Oh ! comme je t’aime, ma sérieuse Suzanne ! Si depuis quelque temps maman me trouve plus posée, c’est bien à toi que je le dois !
Pour en revenir à ce fameux cours, ce sera un cours tout à fait « select », une sorte de petite Sorbonne parisienne, rajeunie, mondaine, à l’usage des jeunes habitantes des Champs-Elysées et du parc Monceau.
Nous aurons tout ce qu’il y a de mieux en fait de maîtres, absolument le dessus du panier.
Pour mon compte, je m’intéresse seulement à M. Chambert, qui se charge des conférences littéraires ; car, par bonheur, je n’aurai rien à voir avec les autres professeurs. C’est, assure-t-on, un homme remarquable qui, bien sûr, sera un jour ministre de l’instruction publique ou membre de l’Institut… peut-être tous les deux ensemble… enfin, quelque chose dans ce genre. Il écrit des articles de fond que tout le monde lit, même les personnes qui n’y comprennent rien, parce que cela pose bien d’avoir l’air de les connaître.
C’est à maman que Mme de Simiane donnait tous ces détails ; mais j’écoutais.
Il paraît aussi que jamais, au grand jamais, il ne fait de cours de jeunes filles. Mais il condescend, cette fois, à s’occuper de nous autres, humbles petites personnes, en faveur de Mme Divoir, la dame qui organise nos conférences, parce que leurs deux familles se connaissaient depuis très longtemps.
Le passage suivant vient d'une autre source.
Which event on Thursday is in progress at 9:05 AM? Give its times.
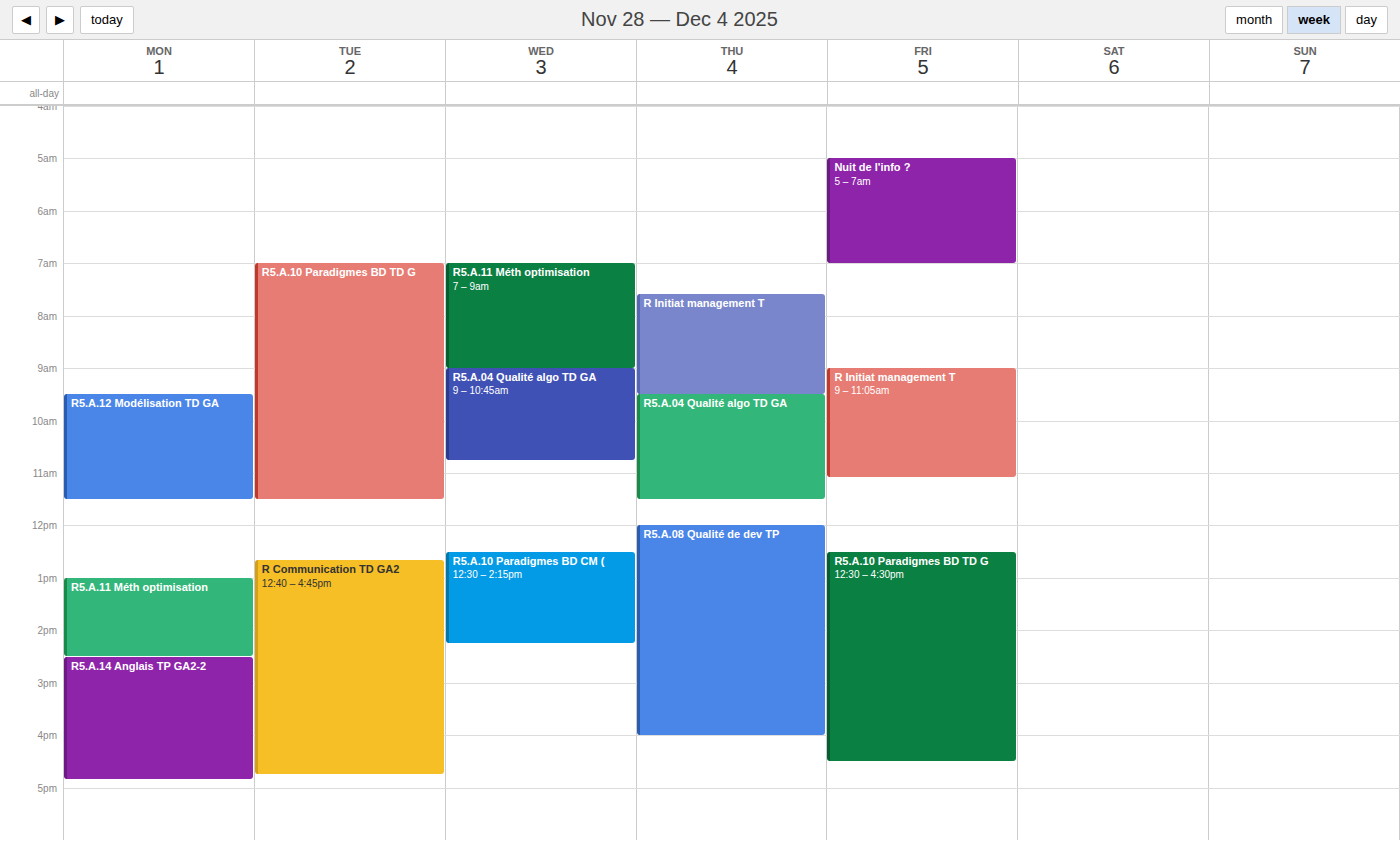
"R Initiat management T", 7:35 AM to 9:30 AM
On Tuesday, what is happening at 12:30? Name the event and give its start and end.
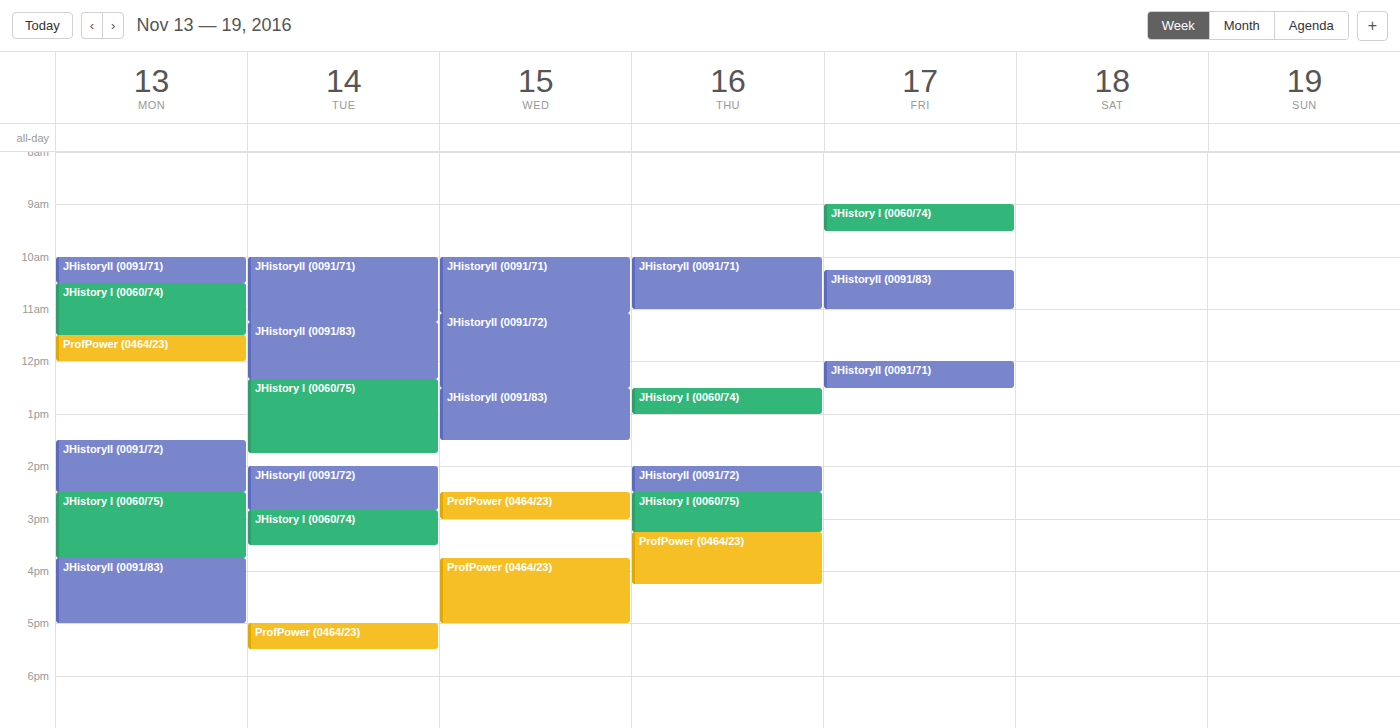
"JHistory I (0060/75)", 12:20 to 13:45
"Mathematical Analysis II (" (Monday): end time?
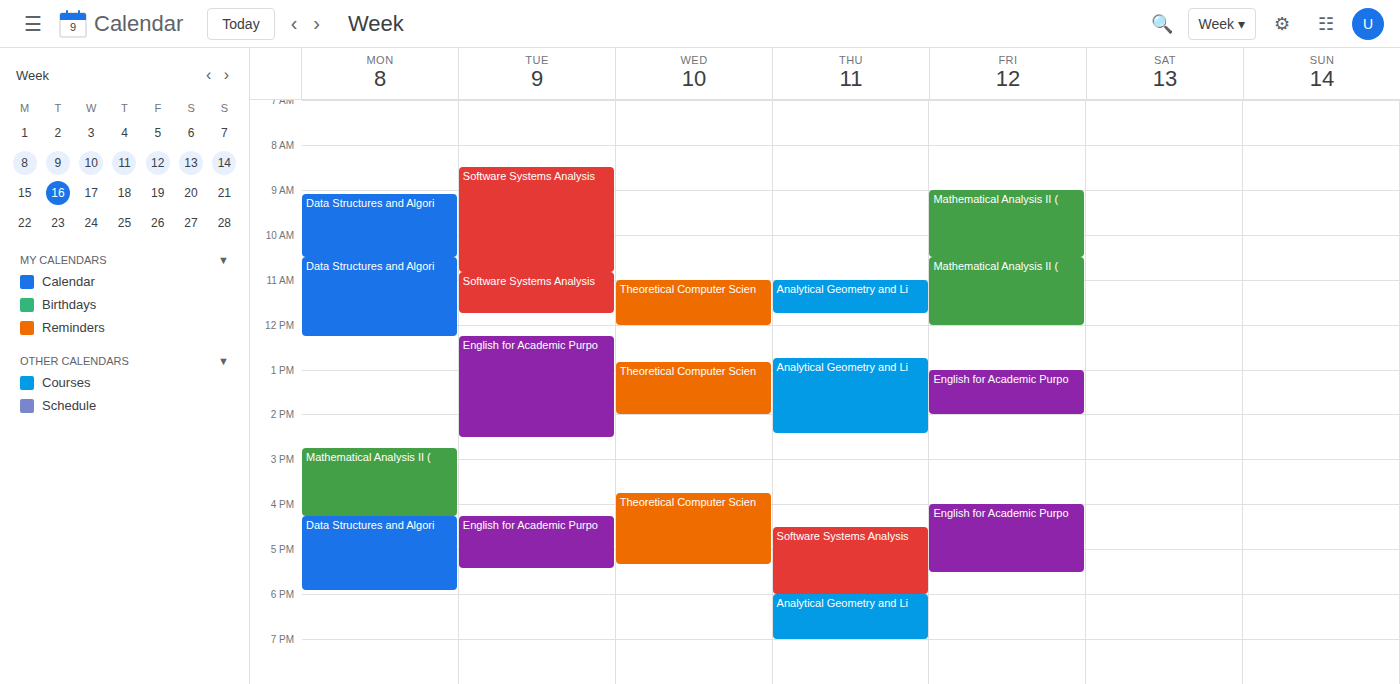
4:15 PM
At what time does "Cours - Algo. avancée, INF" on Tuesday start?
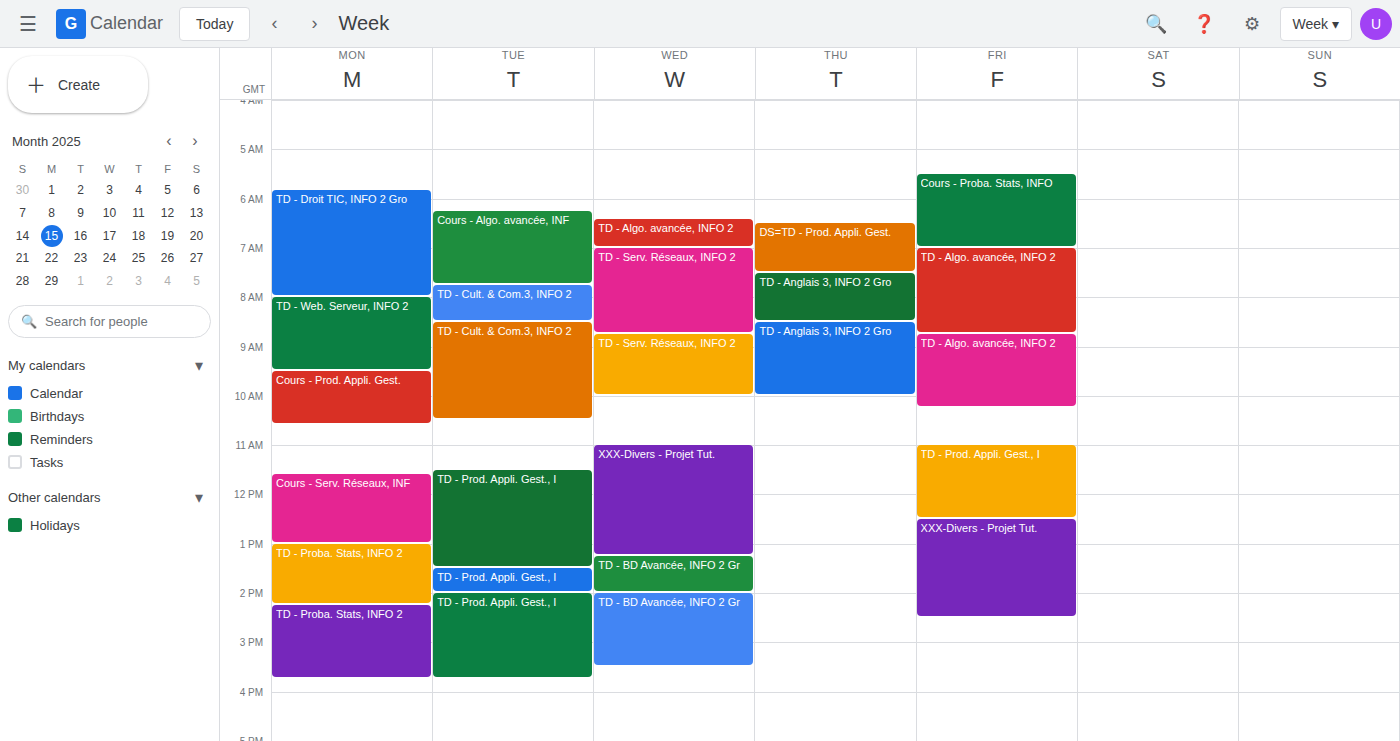
6:15 AM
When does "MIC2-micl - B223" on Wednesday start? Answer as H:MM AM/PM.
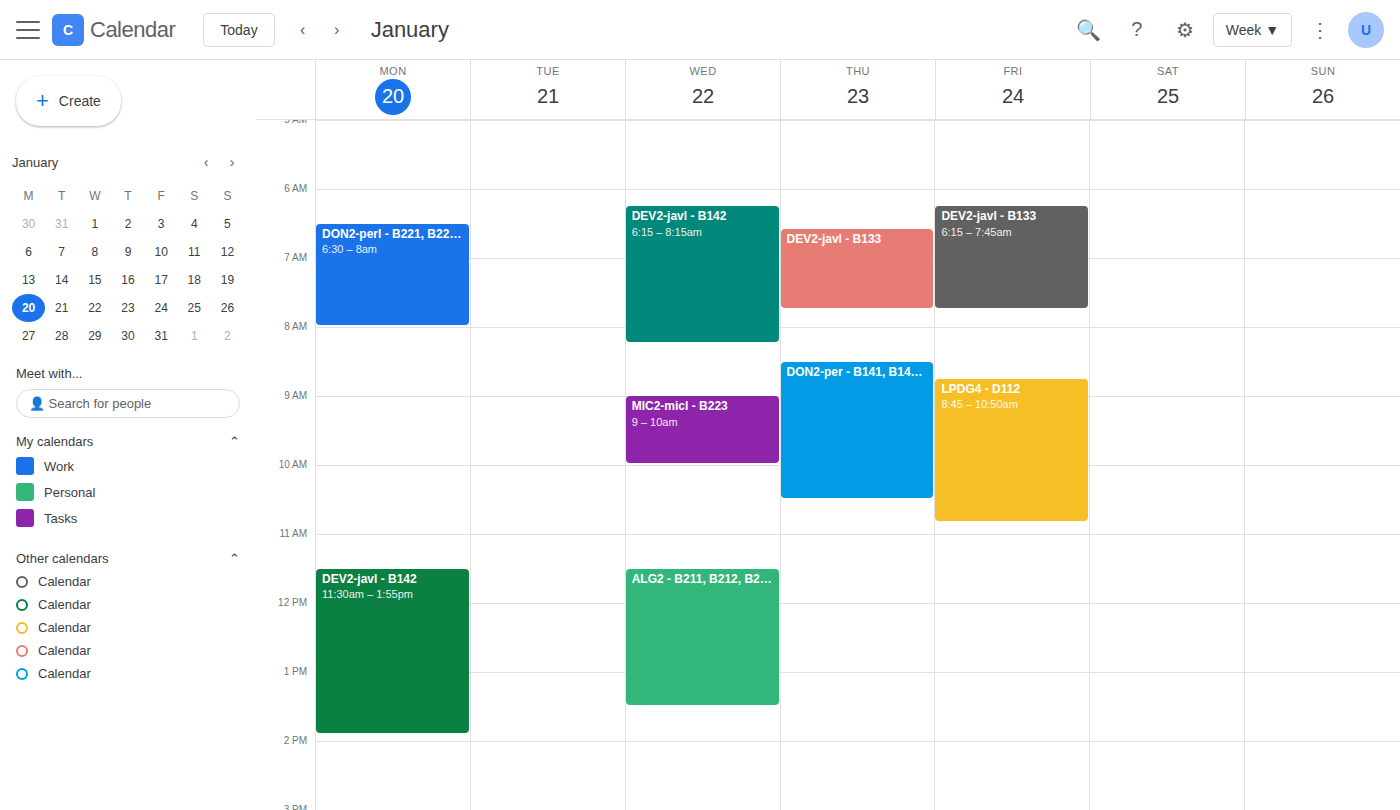
9:00 AM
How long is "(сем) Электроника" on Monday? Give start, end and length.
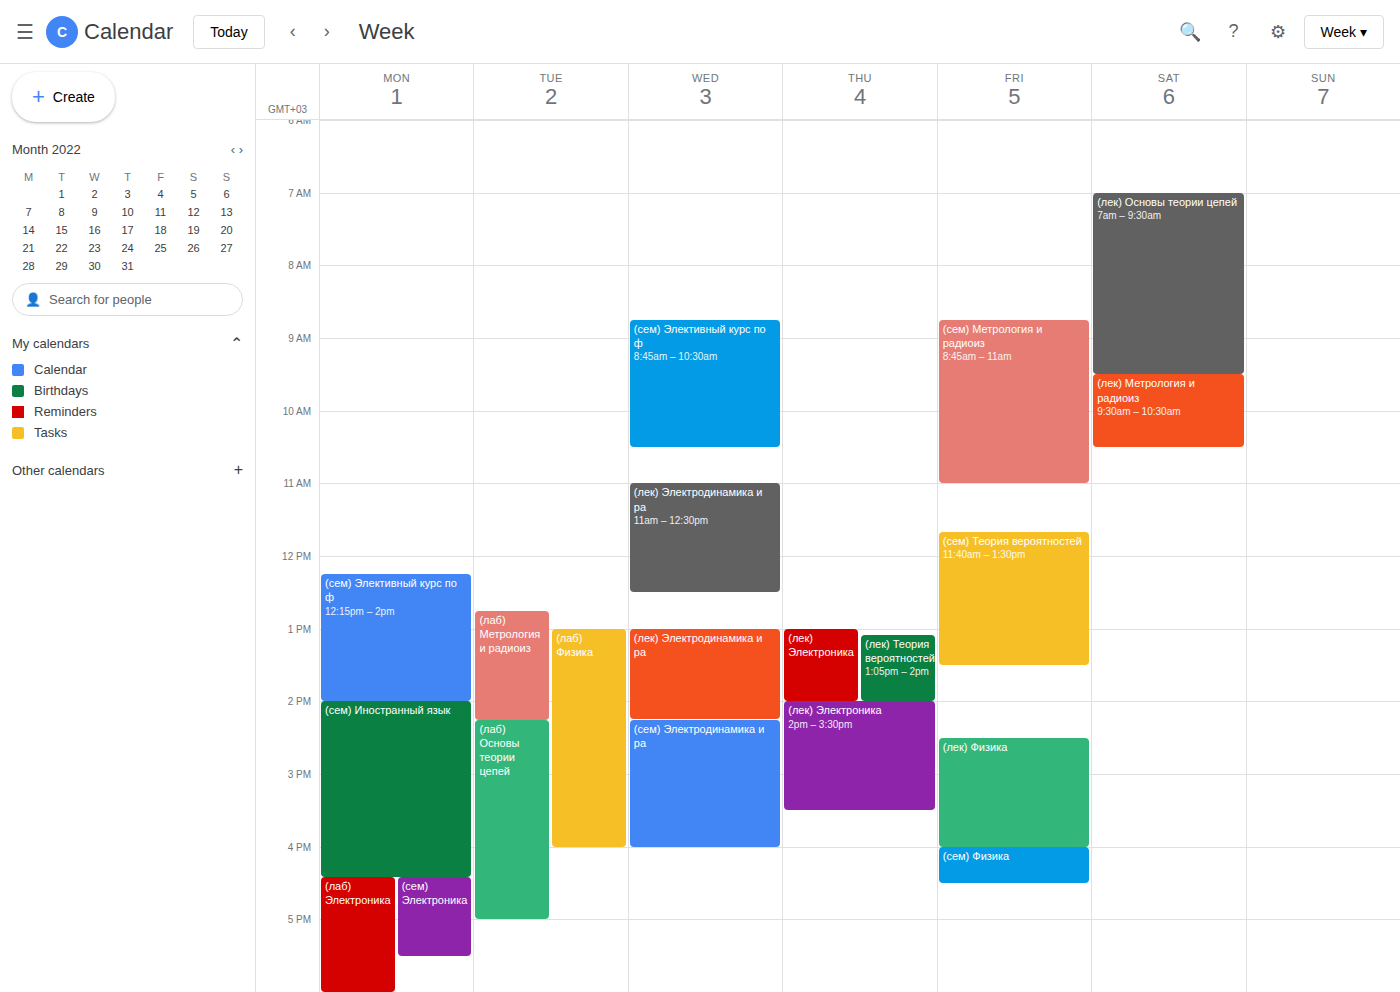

Cette pauvre Mme Divoir a été si malheureuse ! Son mari était agent de change, très riche ; il s’est mis à jouer tant et si bien, ou plutôt si mal, qu’un jour il a été tout à fait compromis, et il s’est sauvé, laissant là sa pauvre femme, avec les petits enfants, s’arranger comme elle le pourrait… Combien les hommes sont lâches quand ils s’y mettent !
Mais je ne dois pas dire de mal de M. Divoir, puisqu’il est mort. Il a été puni tout de suite ; le train dans lequel il s’échappait a déraillé, et il a reçu une si terrible blessure qu’il est mort deux heures après l’accident. Aussi, c’est presque une bonne œuvre de « lancer » le cours de Mme Divoir.
Si j’avais su cela dès le commencement, je n’aurais pas même essayé de lutter pour ne pas le suivre. Les bonnes œuvres sont la passion de maman ; jamais elle ne refuse son offrande à une quête. Et de plus, elle donne de très grand cœur…, sans, gémir, comme bien des dames que je connais — je ne les nommerai pas ! — qui envoient leur aumône parce qu’elles ne peuvent pas faire autrement, et avec des soupirs ! des plaintes ! des récriminations !
Je trouve, moi, que maman a bien raison, et je tâcherai toujours de l’imiter.